Thursday, March 17, 2005
On March 16, the Florida Senate filed and referred to committee SB 2128, the "Starvation and Dehydration of Persons with Disabilities Prevention Act." The bill would create a presumption that an incompetent person has instructed his or her care team to initiate and continue artificial nutrition and hydration, and it takes the power to refuse ANH away from an incompetent patient's surrogate decision maker. The presumption would not apply when (i) it is not medically feasible to provide ANH, or doing so would hasten death, or (ii) there is an advance directive clearly stating that the person would not want ANH under present circumstances, or there is other clear and convincing evidence to that effect.

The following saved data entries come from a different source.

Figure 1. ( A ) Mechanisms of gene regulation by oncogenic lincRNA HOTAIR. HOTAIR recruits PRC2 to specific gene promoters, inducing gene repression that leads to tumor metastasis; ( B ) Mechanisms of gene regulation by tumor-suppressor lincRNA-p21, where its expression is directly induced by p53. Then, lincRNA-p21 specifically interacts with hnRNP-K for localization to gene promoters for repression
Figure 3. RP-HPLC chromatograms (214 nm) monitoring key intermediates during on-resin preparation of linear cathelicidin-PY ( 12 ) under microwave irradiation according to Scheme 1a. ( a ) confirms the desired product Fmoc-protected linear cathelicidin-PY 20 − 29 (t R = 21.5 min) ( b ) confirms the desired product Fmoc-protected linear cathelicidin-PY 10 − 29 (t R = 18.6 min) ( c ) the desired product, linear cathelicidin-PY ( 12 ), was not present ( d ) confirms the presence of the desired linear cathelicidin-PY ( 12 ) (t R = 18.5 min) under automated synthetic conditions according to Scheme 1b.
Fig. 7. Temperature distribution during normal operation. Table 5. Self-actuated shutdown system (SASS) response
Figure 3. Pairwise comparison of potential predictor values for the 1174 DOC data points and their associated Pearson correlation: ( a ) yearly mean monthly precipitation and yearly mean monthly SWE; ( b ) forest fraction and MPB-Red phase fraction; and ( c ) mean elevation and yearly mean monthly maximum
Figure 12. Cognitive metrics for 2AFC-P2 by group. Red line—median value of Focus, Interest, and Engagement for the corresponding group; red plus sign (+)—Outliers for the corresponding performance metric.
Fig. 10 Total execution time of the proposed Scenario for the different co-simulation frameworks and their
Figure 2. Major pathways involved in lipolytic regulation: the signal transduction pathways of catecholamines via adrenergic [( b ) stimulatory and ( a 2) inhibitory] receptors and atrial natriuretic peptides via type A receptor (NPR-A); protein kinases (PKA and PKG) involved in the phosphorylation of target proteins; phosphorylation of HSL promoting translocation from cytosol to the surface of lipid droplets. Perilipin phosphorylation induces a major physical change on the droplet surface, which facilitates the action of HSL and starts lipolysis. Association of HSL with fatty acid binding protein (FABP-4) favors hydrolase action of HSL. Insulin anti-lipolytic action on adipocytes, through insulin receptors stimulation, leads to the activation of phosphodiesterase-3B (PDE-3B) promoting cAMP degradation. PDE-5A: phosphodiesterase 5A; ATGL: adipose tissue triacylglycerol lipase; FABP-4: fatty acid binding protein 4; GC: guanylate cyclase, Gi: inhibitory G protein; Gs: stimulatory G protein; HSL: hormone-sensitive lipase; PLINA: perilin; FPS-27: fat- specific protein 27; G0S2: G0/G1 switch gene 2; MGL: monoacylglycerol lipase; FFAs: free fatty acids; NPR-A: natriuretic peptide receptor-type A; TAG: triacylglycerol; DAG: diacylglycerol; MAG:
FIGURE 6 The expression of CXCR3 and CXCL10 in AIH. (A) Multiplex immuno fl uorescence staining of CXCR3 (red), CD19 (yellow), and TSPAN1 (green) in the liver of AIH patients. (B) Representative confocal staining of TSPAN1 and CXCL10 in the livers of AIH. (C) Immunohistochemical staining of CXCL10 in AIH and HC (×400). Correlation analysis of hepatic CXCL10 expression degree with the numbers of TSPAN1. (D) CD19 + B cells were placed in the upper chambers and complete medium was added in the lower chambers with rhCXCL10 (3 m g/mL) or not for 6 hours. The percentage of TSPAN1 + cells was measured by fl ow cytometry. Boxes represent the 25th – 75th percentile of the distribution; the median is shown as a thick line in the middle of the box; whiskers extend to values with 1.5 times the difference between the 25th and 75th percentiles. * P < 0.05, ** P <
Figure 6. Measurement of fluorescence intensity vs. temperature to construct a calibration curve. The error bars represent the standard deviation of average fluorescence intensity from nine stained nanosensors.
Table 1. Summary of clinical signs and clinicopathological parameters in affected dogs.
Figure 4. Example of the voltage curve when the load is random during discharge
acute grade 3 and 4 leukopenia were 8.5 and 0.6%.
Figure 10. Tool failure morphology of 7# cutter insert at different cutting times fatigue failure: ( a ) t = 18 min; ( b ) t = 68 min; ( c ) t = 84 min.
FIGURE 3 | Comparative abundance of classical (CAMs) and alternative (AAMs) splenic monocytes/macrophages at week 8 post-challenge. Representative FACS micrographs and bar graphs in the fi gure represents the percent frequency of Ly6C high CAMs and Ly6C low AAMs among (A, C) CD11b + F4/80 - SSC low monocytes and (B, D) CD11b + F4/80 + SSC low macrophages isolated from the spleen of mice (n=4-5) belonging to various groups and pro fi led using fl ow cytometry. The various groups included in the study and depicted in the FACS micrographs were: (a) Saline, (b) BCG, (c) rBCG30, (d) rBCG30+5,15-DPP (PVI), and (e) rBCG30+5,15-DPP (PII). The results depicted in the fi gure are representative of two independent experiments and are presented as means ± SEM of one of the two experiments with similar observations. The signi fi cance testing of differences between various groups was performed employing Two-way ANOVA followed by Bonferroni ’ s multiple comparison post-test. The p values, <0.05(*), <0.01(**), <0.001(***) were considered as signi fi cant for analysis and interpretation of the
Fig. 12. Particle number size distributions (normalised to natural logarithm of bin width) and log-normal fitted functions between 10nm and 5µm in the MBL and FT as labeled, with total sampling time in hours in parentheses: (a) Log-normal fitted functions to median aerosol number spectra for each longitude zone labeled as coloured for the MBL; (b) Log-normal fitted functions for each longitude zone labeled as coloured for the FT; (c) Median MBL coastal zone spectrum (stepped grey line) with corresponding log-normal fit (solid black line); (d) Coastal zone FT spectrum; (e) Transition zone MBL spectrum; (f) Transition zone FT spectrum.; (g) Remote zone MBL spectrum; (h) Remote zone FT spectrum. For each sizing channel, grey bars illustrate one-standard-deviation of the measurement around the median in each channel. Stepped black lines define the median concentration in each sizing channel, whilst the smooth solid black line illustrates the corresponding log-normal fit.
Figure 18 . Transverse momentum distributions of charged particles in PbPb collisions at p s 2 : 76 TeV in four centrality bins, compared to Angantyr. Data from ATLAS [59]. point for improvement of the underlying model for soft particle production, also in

Also making its way through the Senate: SB 804 (Judiciary Committee's Substitute 1), which today (March 17) was placed on the Senate's Special Order Calendar. This bill would make it unlawful to remove ANH from a person in a persistent vegetative state if (i) the purpose is solely to end the person's life, (ii) there is a disagreement over the action between or among family members or even close friends of the person, and (iii) the person has not left an advance directive authorizing the suspension of ANH.
On the House side, there's HB 701 (Committee Substitute 2). The action is fast and furious over there this morning, but there appears to have been a floor vote at 11:38 a.m. (EST) that passed by a vote of 82-32, which resulted in the adoption of an amendment (#608477). Various other amendments were then withdrawn and the bill received a third reading at 11:44 a.m.
Local experts seem to agree that the two houses probably cannot reconcile the different bills before the court order directing the removal of ANH from Terri Schiavo is implemented on Friday.